Highlights & Insights

  • "Fusion as a Design Space" Methodology: By ensuring fusion blocks strictly maintain stride and width, the authors decoupled "Depth × Mechanism × Modality Subset" into independent knobs. This controlled experimental paradigm is rare in multi-modal fusion literature.
  • Gating the Residual Path: Applying gates only to cross-stream residual terms rather than the identity path provides a structural guarantee for "modality identity protection" against clutter, which is more robust than simple addition/concatenation.
  • Dataset Contribution: The first synchronized, pre-aligned, resolution-consistent RGB-T-E UAV dataset is a significant infrastructure contribution.

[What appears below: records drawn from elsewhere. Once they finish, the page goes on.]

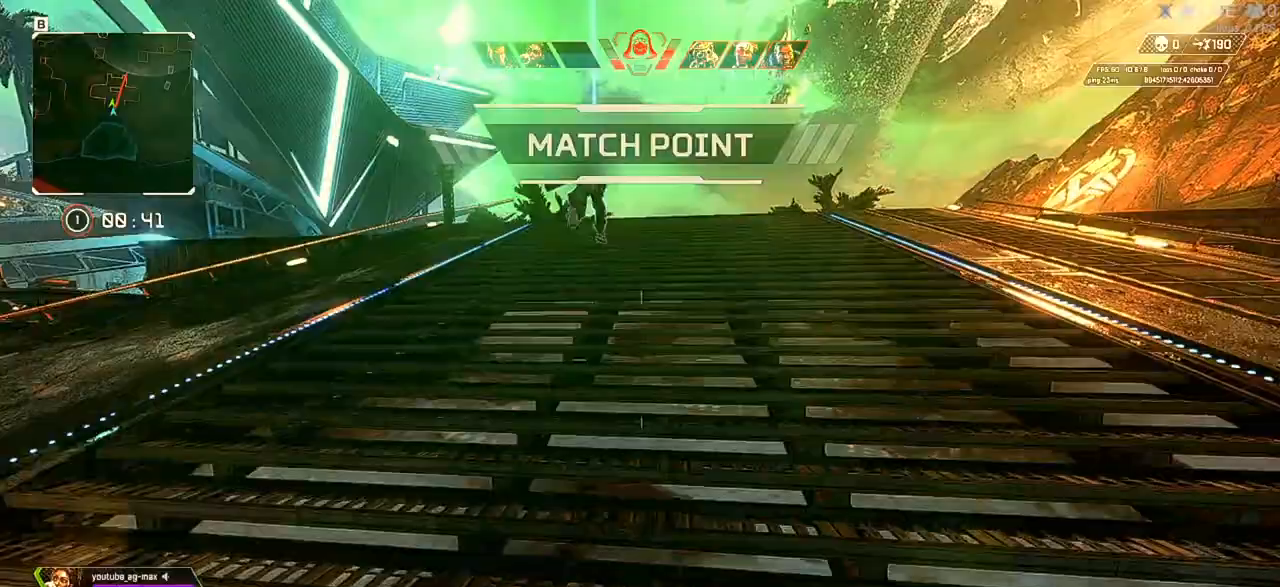
Gameplay with keyboard and mouse; each line is a JSON object with the keys and mouse buttons held at the frame after it. "events" lists presses ("down") and releases ("up") of "1", "2", "3", "4", "5", "a", "alt", "b", "c", "ctrl", "d", "e", "f", "q", "r", "s", "shift", "space", "t", "tab", "tilde", "v", "w", "x", "z", "mouse_left", "mouse_wheel" and "mouse_right" between this image and that frame as [ms after this image, input, new state], when the widget could be followed in between. "mouse_left", "mouse_wheel", "mouse_right" = the "left", "wheel", "right" buttons of the "mouse" list. No other keys are recorded. "wheel" means that the mouse wheel is clicked or scrolled. Not read: mouse_move.
{"keys": ["shift", "w"], "mouse": [], "events": []}
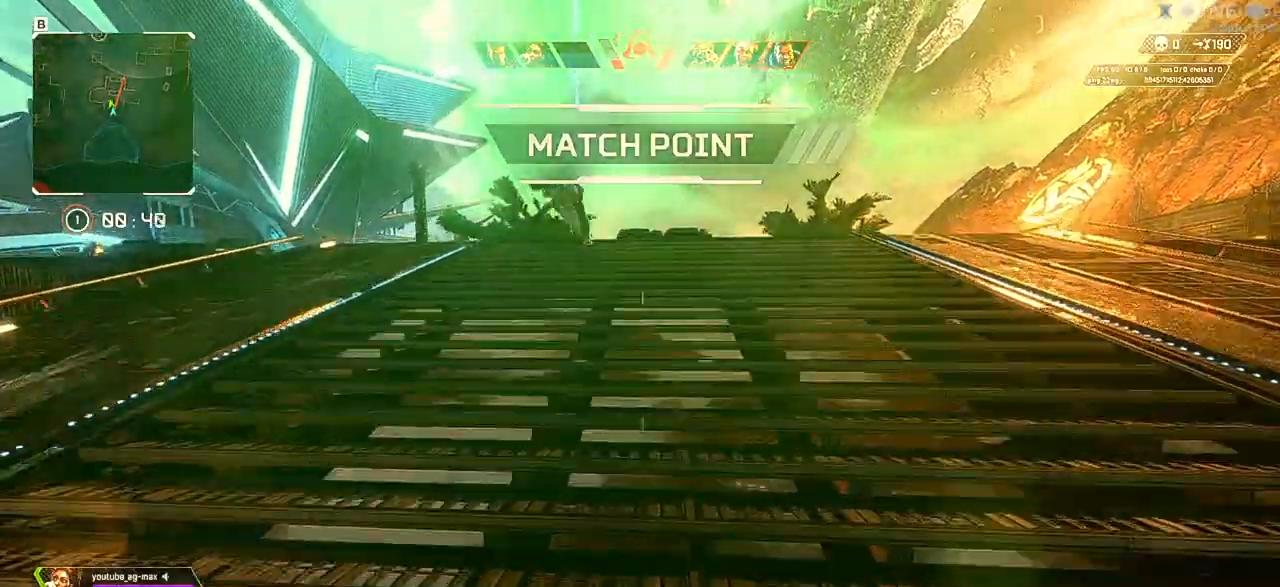
{"keys": ["a", "shift", "w"], "mouse": [], "events": [[400, "a", "down"]]}
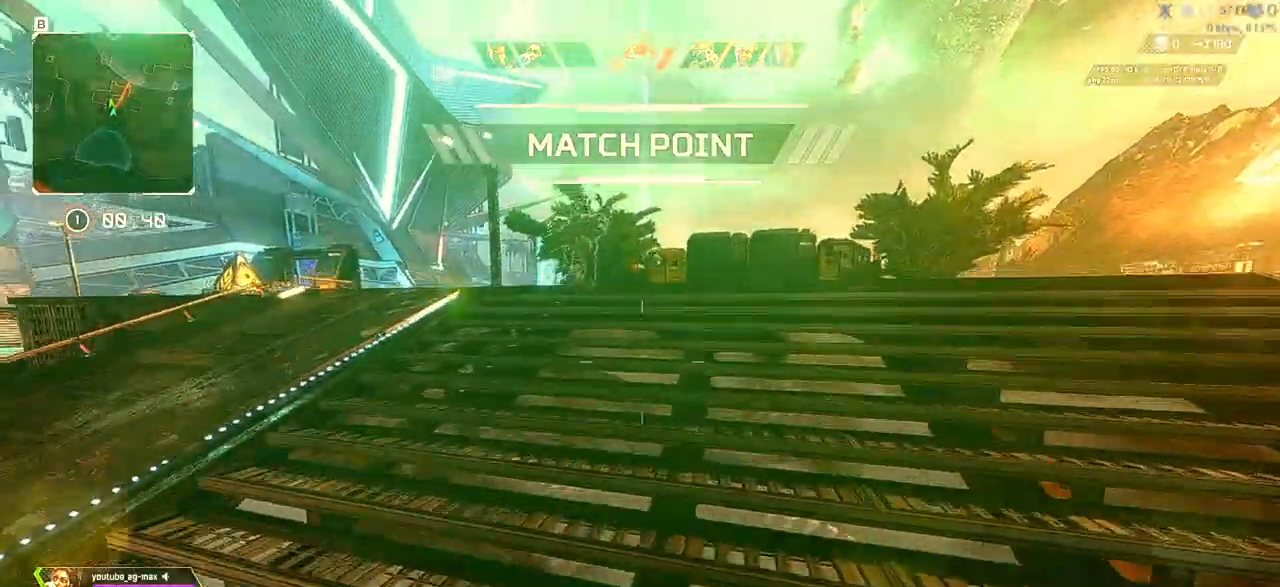
{"keys": ["shift", "w"], "mouse": [], "events": [[167, "a", "up"]]}
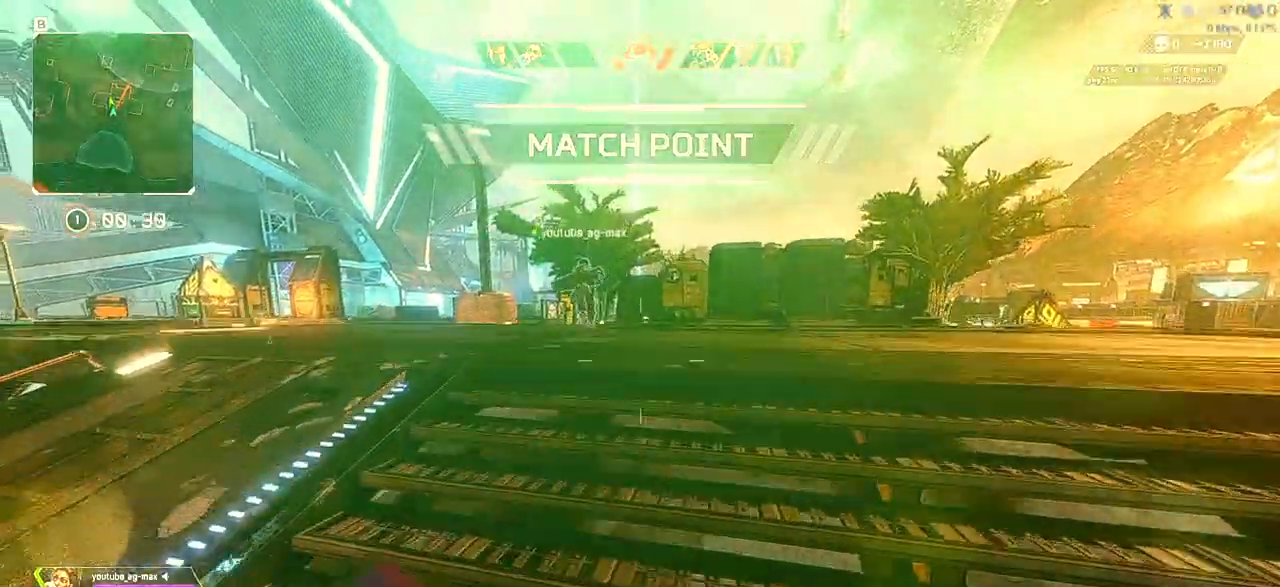
{"keys": ["shift", "w"], "mouse": [], "events": []}
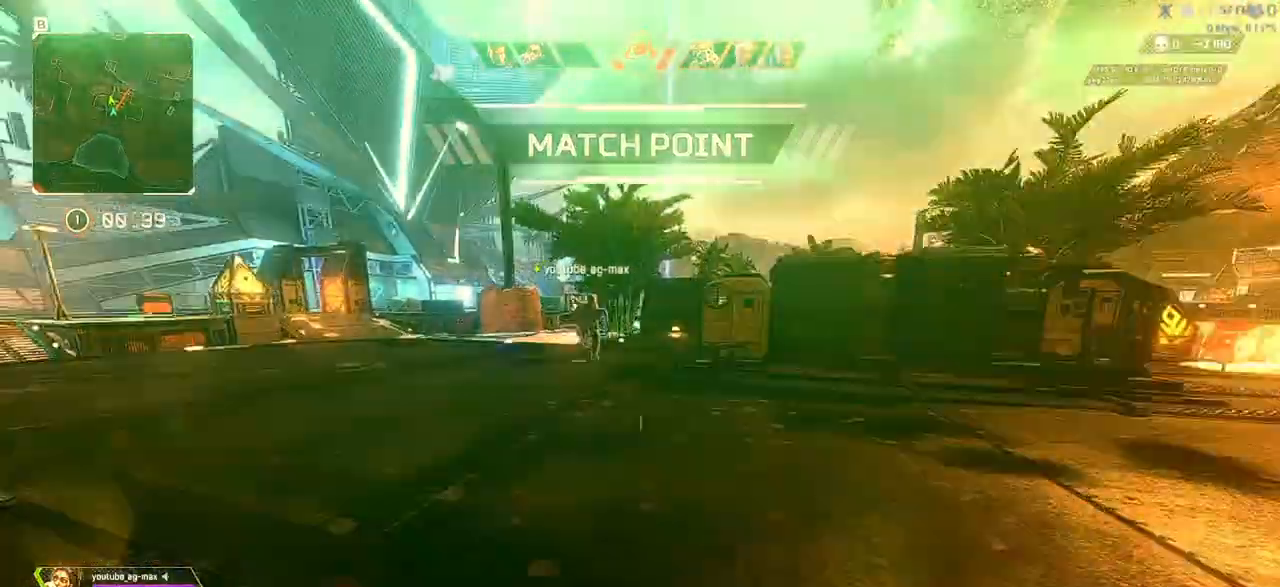
{"keys": ["shift", "w"], "mouse": [], "events": []}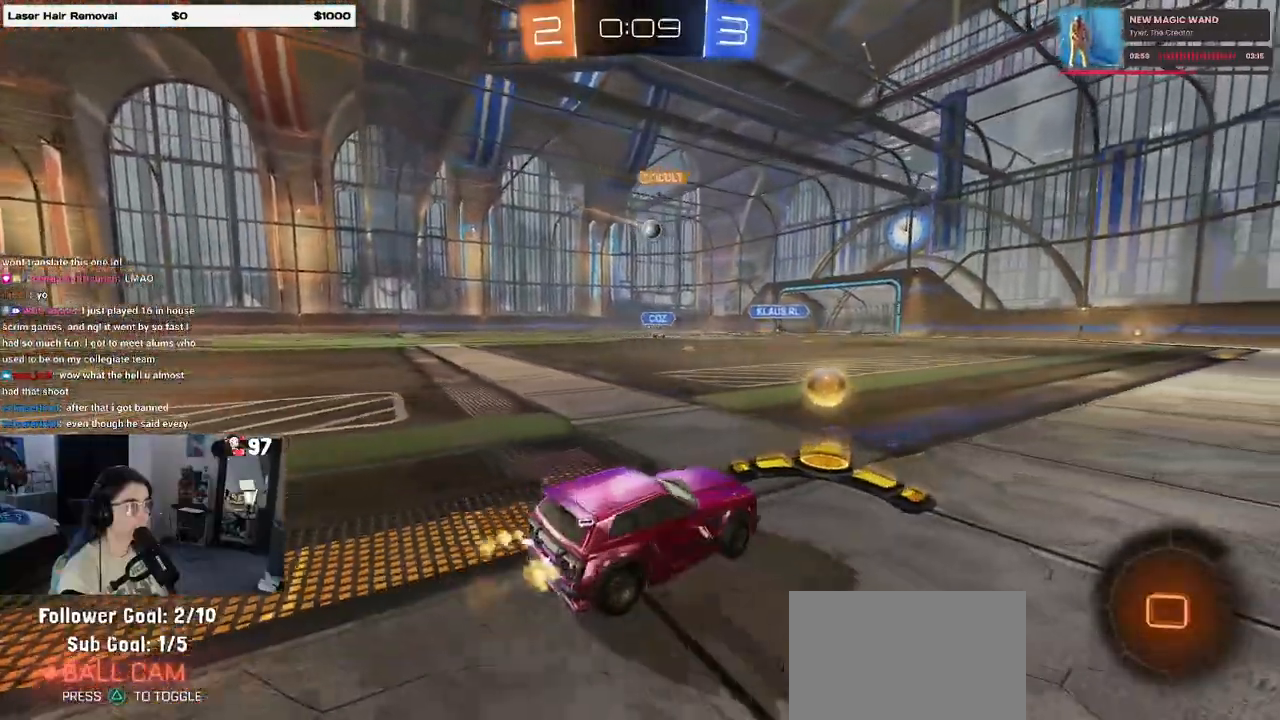
Gameplay with a controller (PlayStation layout); each line is a JSON object with the inputs held at the frame after it. "events" lists button and stick changes between this image and that frame as [ms after this image, input, new state], when the widget could be followed in between.
{"buttons": ["R1", "R2"], "left_stick": "center", "right_stick": "center", "events": [[250, "R1", "down"], [383, "left_stick", "center"]]}
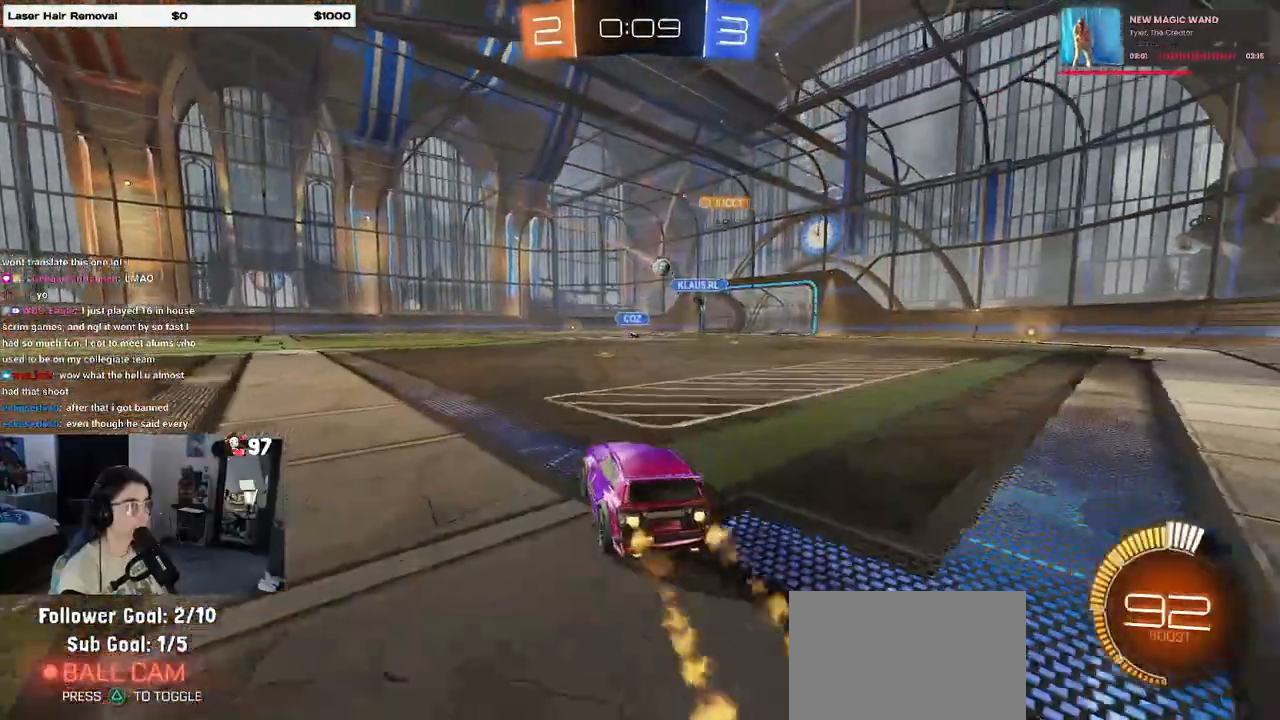
{"buttons": [], "left_stick": "down-right", "right_stick": "center", "events": [[267, "left_stick", "left"], [417, "R1", "up"], [417, "left_stick", "down-right"], [483, "R2", "up"]]}
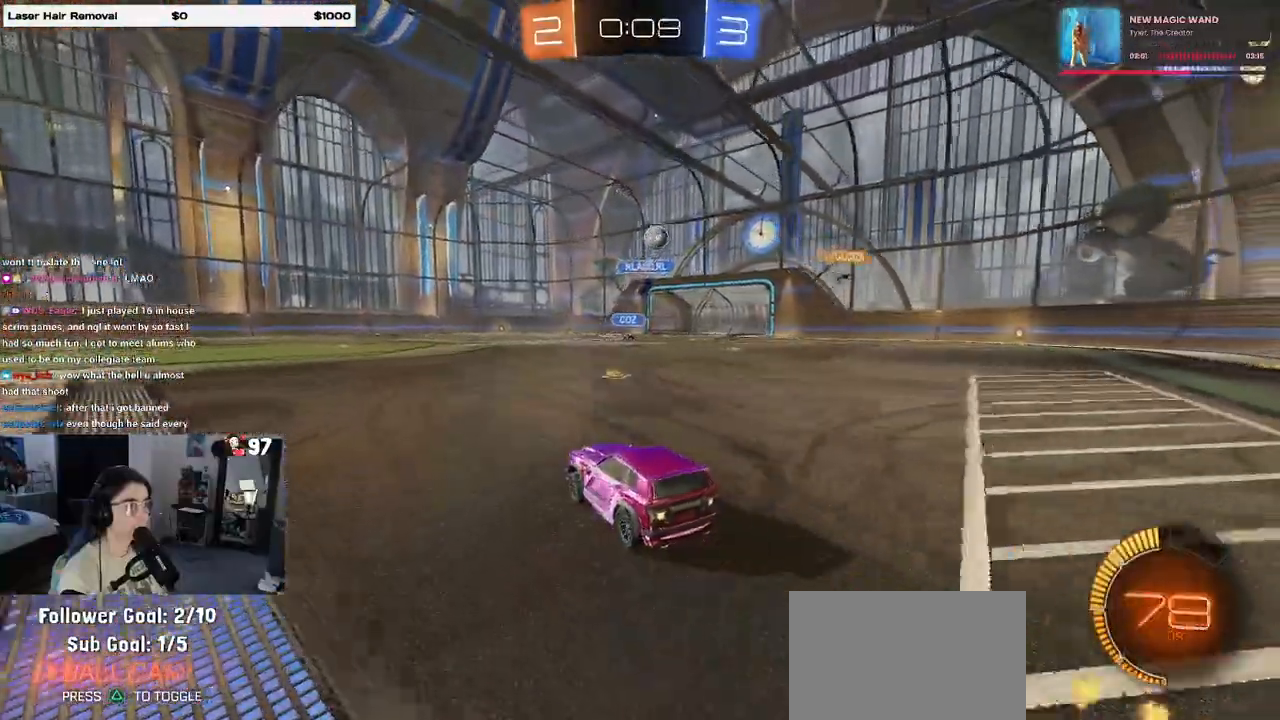
{"buttons": ["L2"], "left_stick": "down-right", "right_stick": "center", "events": [[17, "L2", "down"]]}
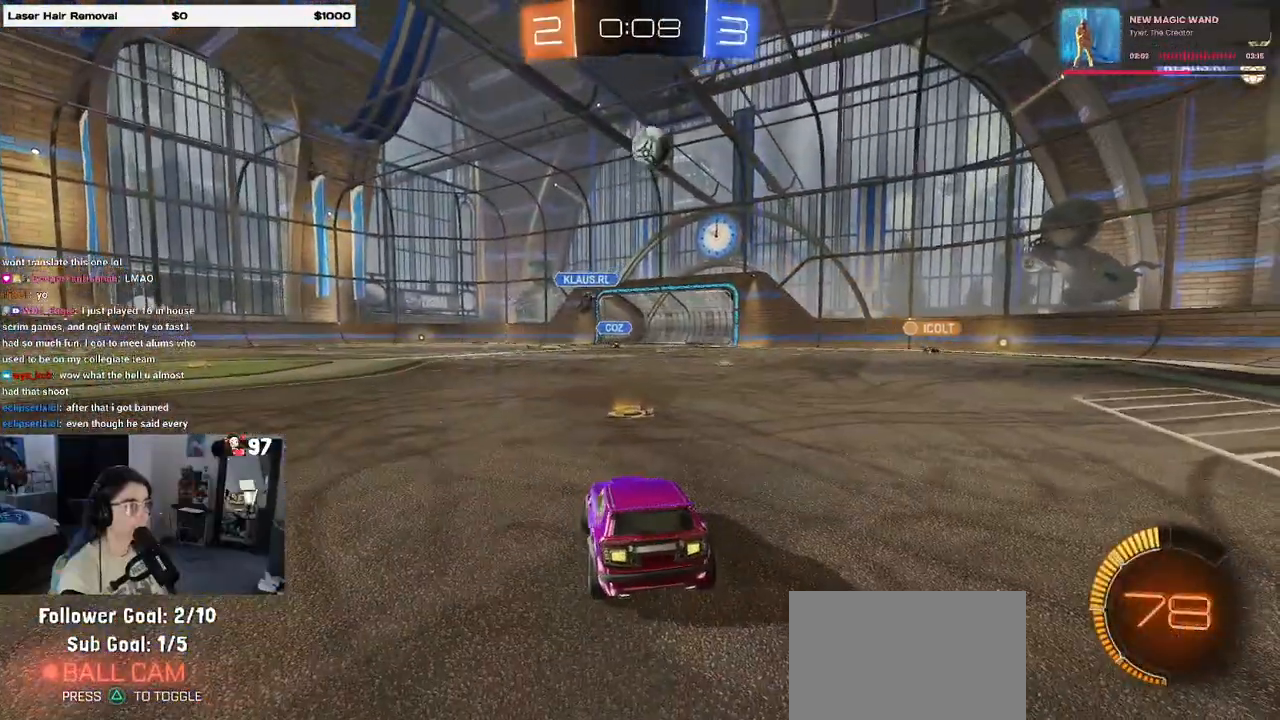
{"buttons": ["L2"], "left_stick": "center", "right_stick": "center", "events": [[317, "left_stick", "center"]]}
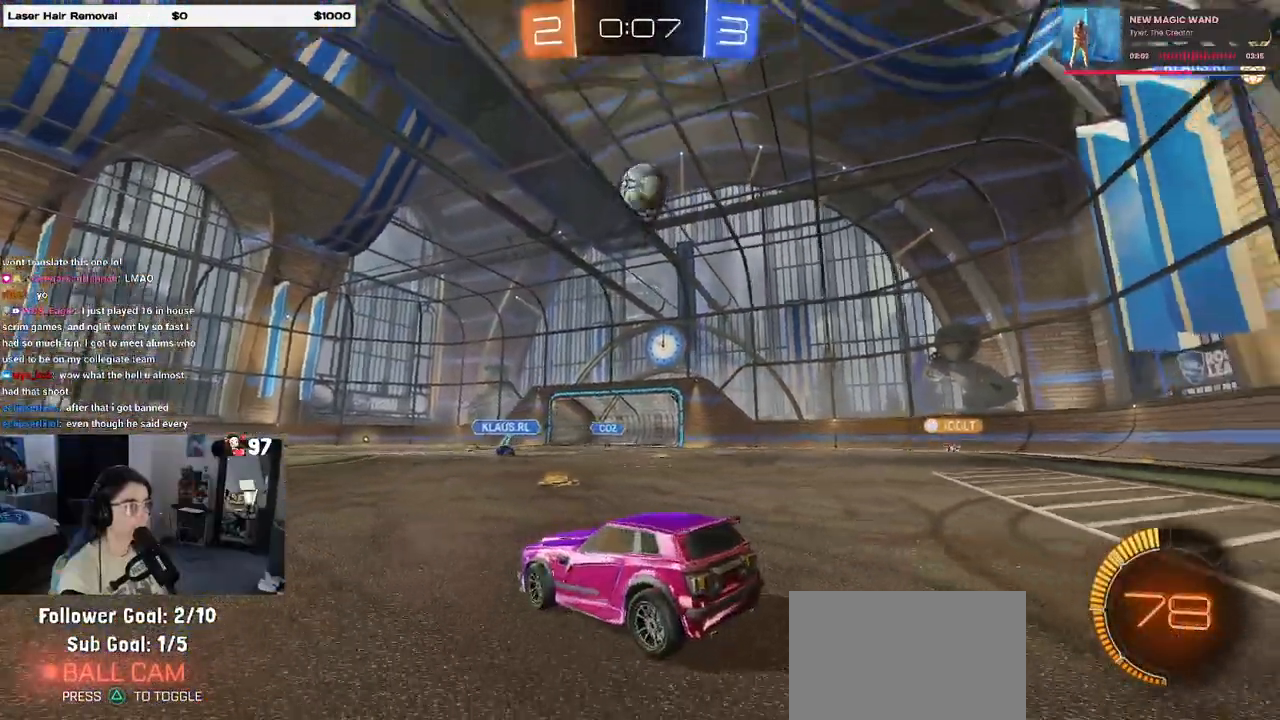
{"buttons": ["CROSS", "L1", "R1"], "left_stick": "right", "right_stick": "center", "events": [[33, "left_stick", "left"], [233, "CROSS", "down"], [233, "left_stick", "down"], [317, "R1", "down"], [383, "L2", "up"], [433, "L1", "down"], [483, "left_stick", "right"]]}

The semi-automatic annotation protocol (YOLO proposals + manual audit) is rigorous.

Limitations & Future Work

  • Single Class/Scene: The dataset focuses only on "vehicles" in urban campus settings; generalization to pedestrians or complex terrains remains unverified.
  • Frame-based Event Representation: By binning events into 33.3ms windows, the microsecond temporal resolution of event cameras is lost. The events are essentially treated as "another image."
  • Marginal Event Gains: Most performance gains are attributed to RGB+Thermal. Whether adding an event camera is worth the additional SWaP cost depends on specific high-speed or night-time requirements.
  • Compared to dual-modal methods (GAFF, CGFNet, CSSA), this work integrates three modalities into a unified architecture and uses these operators as controls within the same backbone.
  • Unlike CMX-style frameworks that use fixed fusion strategies, this work explicitly opens four resolution-aligned hooks to systematically study the design space.

Rating

  • Novelty: ⭐⭐⭐⭐ First systematic tri-modal UAV detection framework; clean methodology of "fusion as design space."
  • Experimental Thoroughness: ⭐⭐⭐⭐⭐ 61 controlled ablations covering capacity, depth, mechanism, and modalities.
  • Writing Quality: ⭐⭐⭐⭐ Clear motivation and rigorous logic; individual limitations of event representation could be discussed more explicitly.
  • Value: ⭐⭐⭐⭐ The dataset and controlled benchmarks serve as solid infrastructure for the tri-modal fusion community.